▶ [Your assignment]: Only the stretch of the listing below that runs from the line with "display:flex; flex-direction:row; line-height:1;gap:34px;" through the line with "display:flex; align-items:center; gap:5px;" is to be printed, exactly and with both ends.
☆ ☆ ☆ ☆ ☆ ☆ ☆
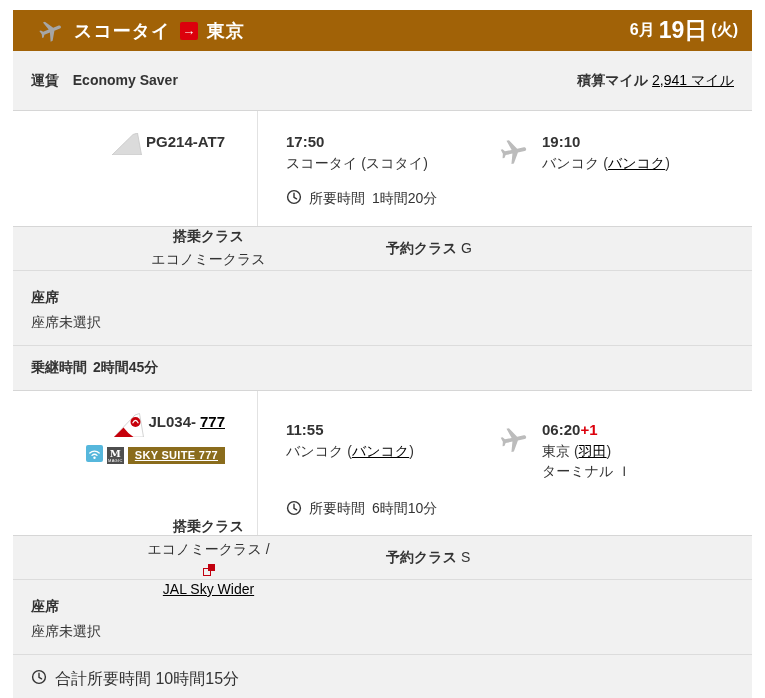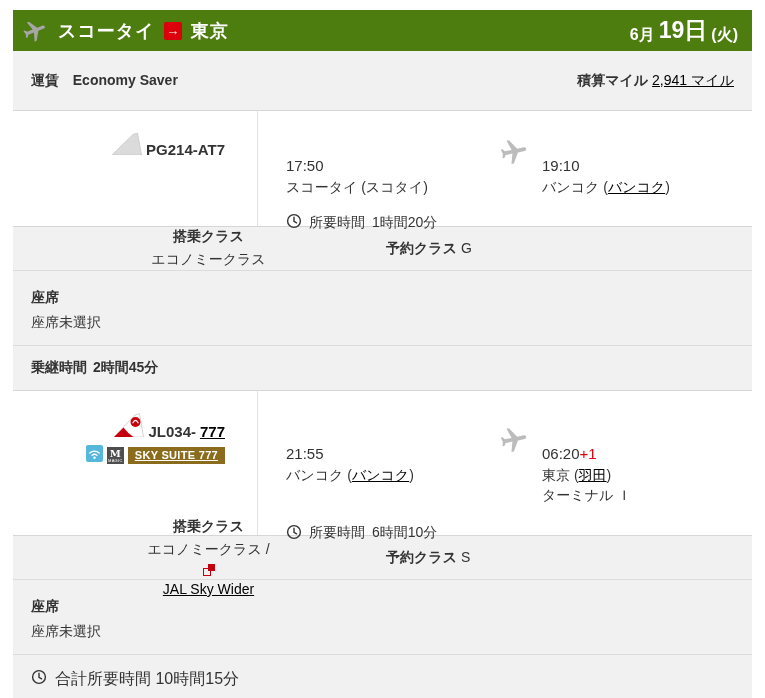--- a/index.html
+++ b/index.html
@@ -2,62 +2,62 @@
 <html><head>
 <meta charset="utf-8">
 <style>
   * { margin:0; padding:0; box-sizing:border-box; }
   html,body { width:765px; height:698px; background:#ffffff;
     font-family:"Liberation Sans","DejaVu Sans",sans-serif; color:#333; }
   .page { width:765px; height:698px; padding:10px 13px 0 13px; background:#fff; }
   .panel { width:739px; }
 
   
-  .hdr { height:41px; background:#4d7c0f; display:flex; align-items:center;
-    padding:0 14px 0 8px; }
+  .hdr { height:41px; background:#a16207; display:flex; align-items:center;
+    padding:0 14px 0 24px; }
   .hdr-left { display:flex; align-items:center; gap:9px; flex:1; }
   .hdr-plane { display:inline-flex; transform:rotate(68deg); }
   .hdr-title { color:#fff; font-weight:bold; font-size:18px; letter-spacing:1px; }
   .arrow-box { width:18px; height:18px; background:#dc000c; color:#fff; font-size:13px;
     font-weight:bold; display:inline-flex; align-items:center; justify-content:center;
     border-radius:2px; }
   .hdr-date { color:#fff; font-weight:bold; font-size:16px; display:flex;
-    align-items:flex-end; gap:4px; }
+    align-items:center; gap:4px; }
   .hdr-date .day { font-size:23px; }
 
   
   .body { background:#f1f1f1; border-bottom:1px solid #a8a8a8; }
   .row { padding:0 18px; }
   .fare-row { height:59px; display:flex; align-items:center; justify-content:space-between; }
   .fare-left { font-weight:bold; font-size:14px; }
   .fare-right { font-size:14px; }
   .fare-right .lbl { font-weight:bold; }
   a.lnk { color:#000000; text-decoration:underline; cursor:pointer; }
 
   
   .card { background:#fff; border-top:1px solid #d6d6d6; border-bottom:1px solid #d6d6d6; display:flex; }
   .card.seg1 { height:117px; }
   .card.seg2 { height:146px; }
   .col-airline { width:245px; flex-shrink:0; border-right:1px solid #e2e2e2;
     display:flex; flex-direction:column; align-items:flex-end; padding:22px 32px 0 0; }
   .seg2 .col-airline { }
-  .flight-line { display:flex; align-items:flex-end; gap:4px; font-weight:bold;
+  .flight-line { display:flex; align-items:flex-start; gap:4px; font-weight:bold;
     font-size:15px; white-space:nowrap; }
   .badge-line { display:flex; align-items:center; gap:4px; margin-top:5px; }
   .m-badge { width:17px; height:17px; background:#4e4e4e; color:#fff; text-align:center;
     line-height:1; padding-top:2px; }
   .m-badge .m { font-family:"DejaVu Serif",serif; font-weight:bold; font-size:10px; }
   .m-badge .magic { font-size:4px; letter-spacing:.3px; margin-top:0px; }
   .gold-badge { background:#8a6c1c; color:#fff; font-weight:bold; font-size:11px;
     padding:2px 7px 3px 7px; text-decoration:underline; letter-spacing:.3px; cursor:pointer; }
   .col-times { flex:1; padding:22px 0 0 28px; }
   .seg2 .col-times { padding-top:30px; }
   .times-row { display:flex; align-items:flex-start; }
   .t-block { width:200px; }
-  .t-time { font-weight:normal; font-size:15px;margin-top:24px; }
+  .t-time { font-weight:bold; font-size:15px; }
   .t-time .plus { color:#dc000c; }
   .t-city { font-size:14px; margin-top:3px; line-height:1.45; }
   .mid-plane { width:56px; display:flex; justify-content:center; margin-top:4px; }
   .mid-plane svg { transform:rotate(78deg); }
   .dur-row { display:flex; align-items:center; gap:7px; margin-top:16px; font-size:14px; }
   .seg2 .dur-row { margin-top:18px; }
 
   
   .class-row { height:44px; display:flex; align-items:center; font-size:14px;
     border-bottom:1px solid #dcdcdc; }
@@ -207,21 +207,21 @@
             <span class="m-badge">
               <div class="m">M</div>
               <div class="magic">MAGIC</div>
             </span>
             <a class="gold-badge">SKY SUITE 777</a>
           </div>
         </div>
         <div class="col-times">
           <div class="times-row">
             <div class="t-block">
-              <div class="t-time">21:55</div>
+              <div class="t-time">11:55</div>
               <div class="t-city">
                 <span>バンコク (</span><a class="lnk">バンコク</a><span>)</span>
               </div>
             </div>
             <div class="mid-plane">
               <svg width="34" height="30" viewBox="0 0 24 24">
                   <path fill="#bcbcbc" d="M21 16v-2l-8-5V3.5C13 2.67 12.33 2 11.5 2S10 2.67 10 3.5V9l-8 5v2l8-2.5V19l-2 1.5V22l3.5-1 3.5 1v-1.5L13 19v-5.5l8 2.5z"></path>
                 </svg>
             </div>
             <div class="t-block">

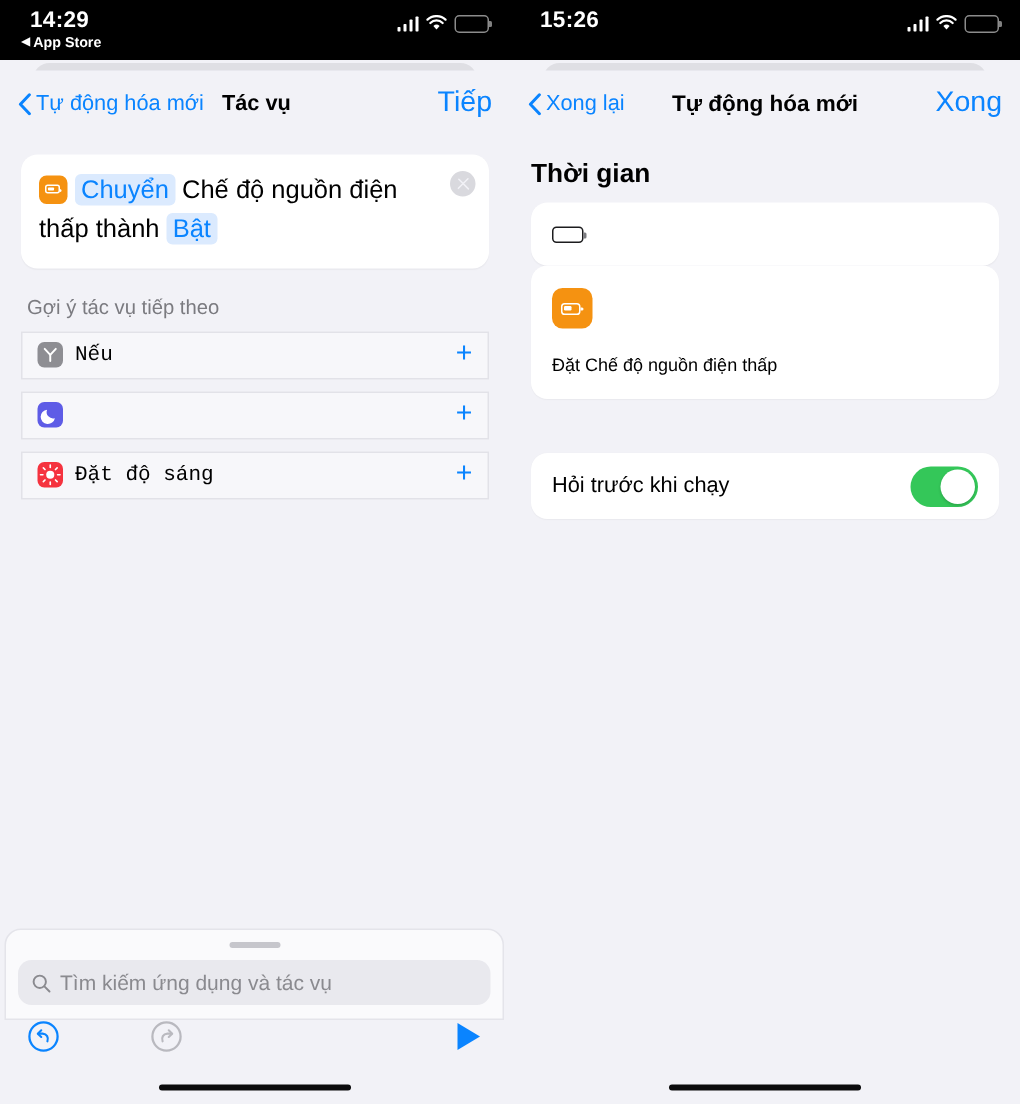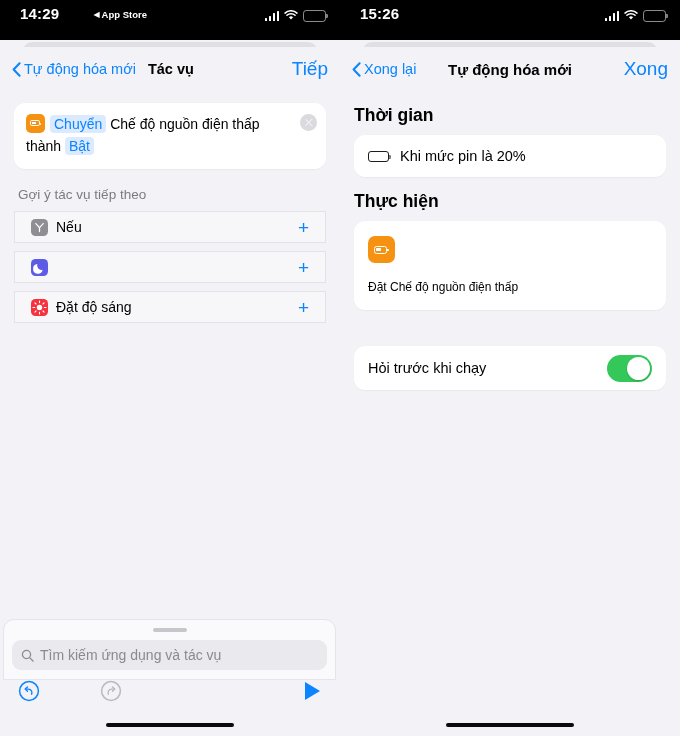--- a/index.html
+++ b/index.html
@@ -12,21 +12,21 @@
   }
   .screens { display:flex; width:680px; height:736px; }
   .phone { width:340px; height:736px; position:relative; background:#f2f2f7; overflow:hidden; }
 
   
   .statusbar {
     height:40px; background:#000; color:#fff; position:relative;
     display:flex; align-items:flex-start; justify-content:space-between;
     padding:6px 14px 0 14px; z-index:5;
   }
-  .sb-left { display:flex; flex-direction:row; line-height:1;gap:34px; }
+  .sb-left { display:flex; flex-direction:column; line-height:1; }
   .sb-time { font-size:15px; font-weight:600; letter-spacing:.2px; padding-left:6px; }
   .sb-app { font-size:9.5px; font-weight:600; margin-top:3px; display:flex; align-items:center; gap:2px; }
   .sb-app .tri { font-size:8px; position:relative; top:-0.5px; }
   .sb-right { display:flex; align-items:center; gap:5px; padding-top:4px; }
 
   .cell { display:flex; align-items:flex-end; gap:1.5px; height:10px; }
   .cell i { width:2.5px; background:#fff; border-radius:.5px; display:block; }
   .cell i:nth-child(1){height:3px;} .cell i:nth-child(2){height:5px;}
   .cell i:nth-child(3){height:7.5px;} .cell i:nth-child(4){height:10px;}
 
@@ -56,21 +56,21 @@
   .nav-title.inline { position:static; text-align:center; margin-left:12px; font-weight:700; font-size:14.5px; }
   .nav-right { margin-left:auto; color:#0a84ff; font-size:19px; cursor:pointer; }
 
   
   .content { padding:0 14px; }
   .action-card {
     background:#fff; border-radius:11px; padding:11px 12px 12px 12px;
     margin-top:12px; position:relative; min-height:62px;
     box-shadow:0 .5px 1px rgba(0,0,0,.04);
   }
-  .action-text { font-size:14px; line-height:1.55; color:#000; padding-right:26px; }
+  .action-text { font-size:17px; line-height:1.55; color:#000; padding-right:26px; }
   .ic-inline {
     display:inline-block; width:19px; height:19px; border-radius:5px;
     background:#f59211; vertical-align:-4px; margin-right:5px; position:relative;
   }
   .ic-inline .bt {
     position:absolute; left:3.5px; top:6.4px; width:10px; height:6px;
     border:1.1px solid #fff; border-radius:1.8px;
   }
   .ic-inline .bt:before { content:""; position:absolute; left:1px; top:1px; width:4px; height:2px; background:#fff; border-radius:.5px; }
   .ic-inline .bt:after  { content:""; position:absolute; right:-2.6px; top:1.6px; width:1.4px; height:2px; background:#fff; border-radius:0 1px 1px 0; }
@@ -81,21 +81,21 @@
   }
   .close-btn:before,.close-btn:after {
     content:""; position:absolute; left:3.6px; top:7.9px; width:9.5px; height:1.4px; background:#f2f2f7; border-radius:1px;
   }
   .close-btn:before{transform:rotate(45deg);} .close-btn:after{transform:rotate(-45deg);}
 
   .sec-label { font-size:13.5px; color:#7b7b80; margin:18px 0 9px 4px; }
 
   .sugg-row {
     background:#f7f7fa; border:1px solid #e2e2e8; border-radius:0;
-    height:32px; display:flex; align-items:center; padding:0 16px; margin-bottom:8px; cursor:pointer;
+    height:32px; display:flex; align-items:center; padding:0 10px; margin-bottom:8px; cursor:pointer;font-family:Liberation Mono, monospace;
   }
   .sq { width:17px; height:17px; border-radius:4.5px; flex:0 0 auto; margin-right:8px; position:relative; }
   .sq svg { position:absolute; left:0; top:0; }
   .sugg-label { font-size:14px; color:#000; font-weight:500; }
   .plus { margin-left:auto; color:#0a84ff; font-size:19px; line-height:1; font-weight:300; }
 
   
   .bottom-panel {
     position:absolute; left:3px; right:4px; bottom:56px;
     background:#fafafc; border:1px solid #e4e4ea; border-radius:11px 11px 0 0;
@@ -316,25 +316,23 @@
         <div class="nav-title">Tự động hóa mới</div>
         <div class="nav-right">Xong</div>
       </div>
 
       <div class="content">
 
         <div class="rsec-title">Thời gian</div>
         <div class="rcard">
           <div class="rrow-time">
             <span class="batt-glyph"><span class="f"></span></span>
-            <span class="rrow-text">Khi mức pin là 20%</span>
           </div>
         </div>
 
-        <div class="rsec-title">Thực hiện</div>
         <div class="rcard rcard-action">
           <div class="big-ic">
               <span class="bt"></span>
             </div>
           <div class="rcard-action-label">Đặt Chế độ nguồn điện thấp</div>
         </div>
 
         <div class="rrow-toggle">
           <span class="rrow-text">Hỏi trước khi chạy</span>
           <span class="toggle" style="background: rgb(52, 199, 89);">

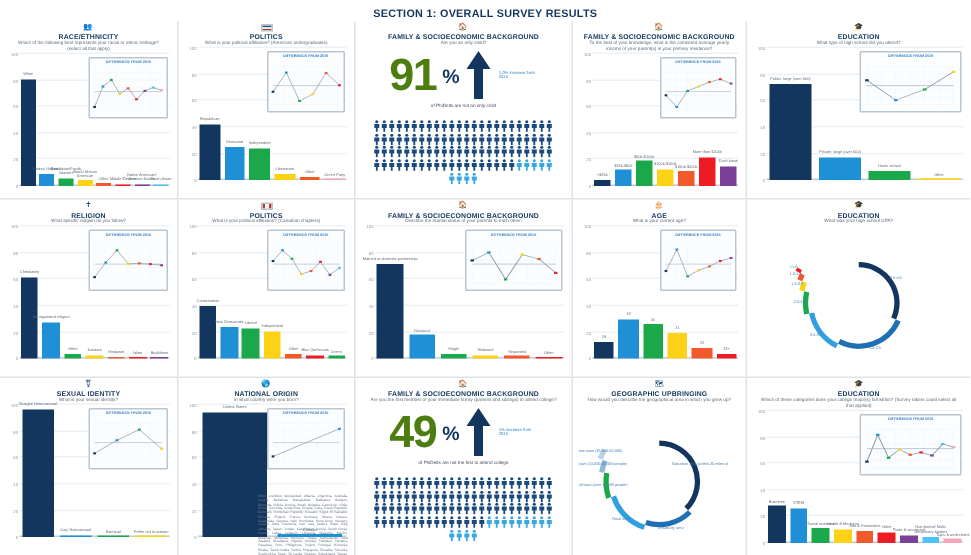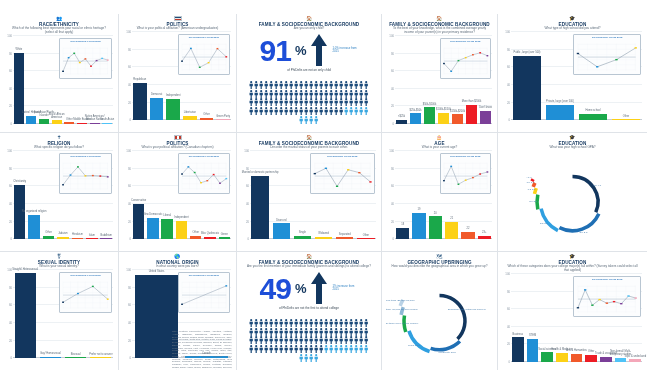--- a/index.html
+++ b/index.html
@@ -62,39 +62,40 @@
   .inset {
     position: absolute; background: #fcfdfe;
     border: 0.6px solid #b9c6d2; border-radius: 1px;
   }
   .inset-title { position: absolute; top: 1px; left: 0; width: 100%; text-align: center; font-size: 2.5px; color: #3b82c4; font-weight: bold; }
   .inset svg { position: absolute; inset: 0; width: 100%; height: 100%; }
 
   
   .picto-panel { text-align: center; padding-top: 2px; }
   .big-row { display: flex; align-items: center; justify-content: center; gap: 4px; margin-top: 2px; }
-  .big-num { font-size: 30px; font-weight: bold; color: #1d4ed8; line-height: 0.9; letter-spacing: -1px; }
+  .big-num { font-size: 30px; font-weight: bold; color: #4d7c0f; line-height: 0.9; letter-spacing: -1px; }
   .big-pct { font-size: 13px; font-weight: bold; color: #12365e; vertical-align: baseline; }
   .arrow-box { position: relative; width: 18px; height: 34px; }
   .arrow-note { font-size: 2.8px; color: #2f80c2; text-align: left; width: 26px; line-height: 1.2; }
   .picto-cap { font-size: 3.1px; color: #3f4d5a; margin-top: 1px; }
   .picto-grid { display: flex; flex-wrap: wrap; justify-content: center; gap: 0.6px; margin-top: 3px; padding: 0 6px; }
   .person { width: 4.4px; height: 8px; }
 
   
   .radial { position: relative; width: 100%; height: calc(100% - 16px); }
   .radial svg { position: absolute; inset: 0; width: 100%; height: 100%; }
 
   .countries { position: absolute; font-size: 2.2px; color: #6b7886; line-height: 1.25; text-align: justify; }
 </style>
 </head>
 <body>
 
 <div id="page">
 
+  <div class="section-title">SECTION 1: OVERALL SURVEY RESULTS</div>
 
   <div class="grid">
 
     <div class="col">
       <div class="panel">
         <div class="p-head">
           <span class="p-icon">👥</span>
           <div class="p-title">RACE/ETHNICITY</div>
           <div class="p-sub">Which of the following best represents your racial or ethnic heritage? (select all that apply)</div>
         </div>

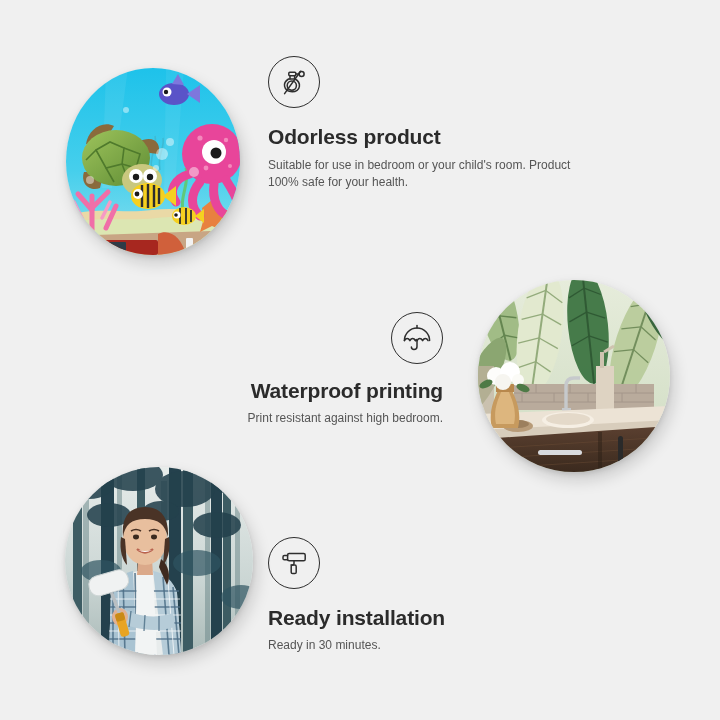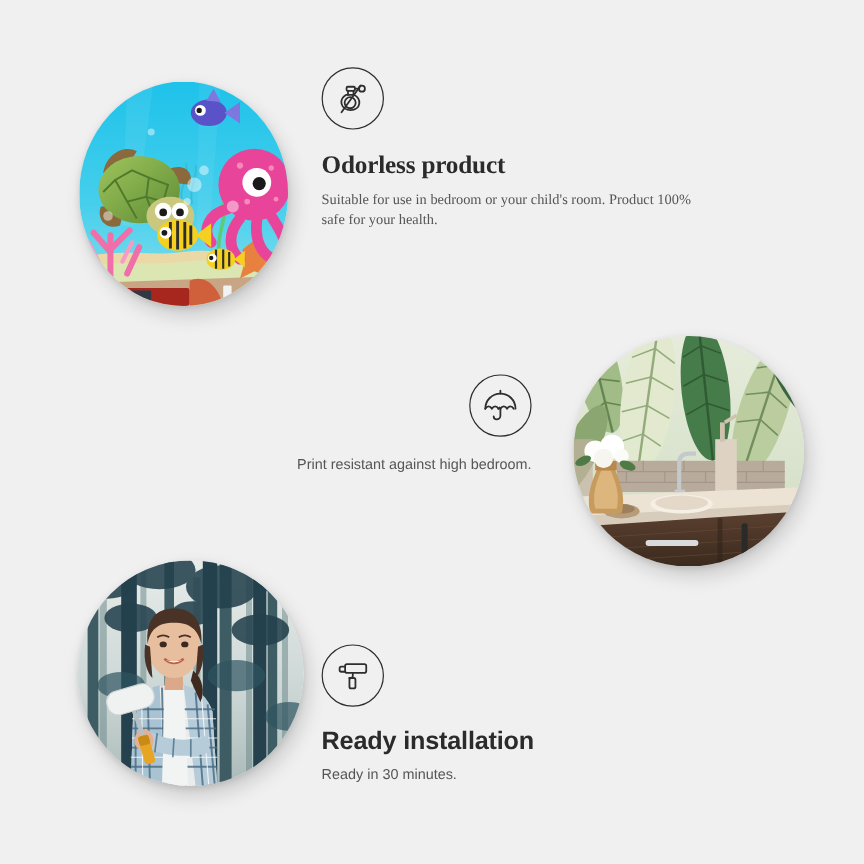--- a/index.html
+++ b/index.html
@@ -41,21 +41,21 @@
     letter-spacing:-0.15px;
     white-space:nowrap;
   }
   .feat-desc {
     font-size:12px;
     color:#555555;
     line-height:1.42;
   }
 
   
-  #feature-odorless { left:268px; top:56px; text-align:left;font-family:Liberation Serif, serif; }
+  #feature-odorless { left:268px; top:56px; text-align:left; }
   #feature-odorless .icon-circle { margin-bottom:17px; }
   #feature-odorless .feat-title { margin-bottom:8px; }
   #feature-odorless .feat-desc { width:330px; }
 
   
   #feature-waterproof { left:143px; top:312px; width:300px; text-align:right; }
   #feature-waterproof .icon-circle { margin-left:auto; margin-bottom:15px; }
   #feature-waterproof .feat-title { margin-bottom:7px; }
 
   
@@ -466,20 +466,21 @@
     <div class="icon-circle">
       <svg width="32" height="32" viewBox="0 0 32 32" fill="none" stroke="#2e2e2e" stroke-width="1.5" stroke-linecap="round" stroke-linejoin="round">
         <path d="M3.4 18.6 C3.4 11.6 9 6 16 6 C23 6 28.6 11.6 28.6 18.6"></path>
         <path d="M3.4 18.6 C4.9 15.9 7.4 15.9 8.9 18.6 C10.4 15.9 12.9 15.9 14.4 18.6"></path>
         <path d="M16 18.6 C17.6 15.9 20.1 15.9 21.6 18.6 C23.1 15.9 25.6 15.9 27.1 18.6"></path>
         <path d="M14.4 18.6 C15 17.5 15.5 17 16 18.6"></path>
         <path d="M16 6 L16 3.6"></path>
         <path d="M16 18.6 L16 24.4 C16 26.3 14.5 27.4 13 27.4 C11.6 27.4 10.4 26.4 10.4 25"></path>
       </svg>
     </div>
+    <div class="feat-title">Waterproof printing</div>
     <div class="feat-desc">Print resistant against high bedroom.</div>
   </div>
 
   <div class="feature" id="feature-installation">
     <div class="icon-circle">
       <svg width="32" height="32" viewBox="0 0 32 32" fill="none" stroke="#2e2e2e" stroke-width="1.5" stroke-linecap="round" stroke-linejoin="round">
         <rect x="9.6" y="6.4" width="17.6" height="7.4" rx="1.6"></rect>
         <path d="M9.6 8.6 L6.4 8.6 C5.5 8.6 5 9.2 5 10 L5 11.4 C5 12.2 5.5 12.8 6.4 12.8 L9.6 12.8"></path>
         <path d="M16 13.8 L16 16.4 C16 17.4 15.2 18 14.3 18 L13 18"></path>
         <rect x="13.2" y="18" width="5" height="8.6" rx="1.4"></rect>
☆ ☆ ☆ ☆ ☆ ☆ ☆
▶ [Response to this task]:
-  .sb-left { display:flex; flex-direction:row; line-height:1;gap:34px; }
+  .sb-left { display:flex; flex-direction:column; line-height:1; }
   .sb-time { font-size:15px; font-weight:600; letter-spacing:.2px; padding-left:6px; }
   .sb-app { font-size:9.5px; font-weight:600; margin-top:3px; display:flex; align-items:center; gap:2px; }
   .sb-app .tri { font-size:8px; position:relative; top:-0.5px; }
   .sb-right { display:flex; align-items:center; gap:5px; padding-top:4px; }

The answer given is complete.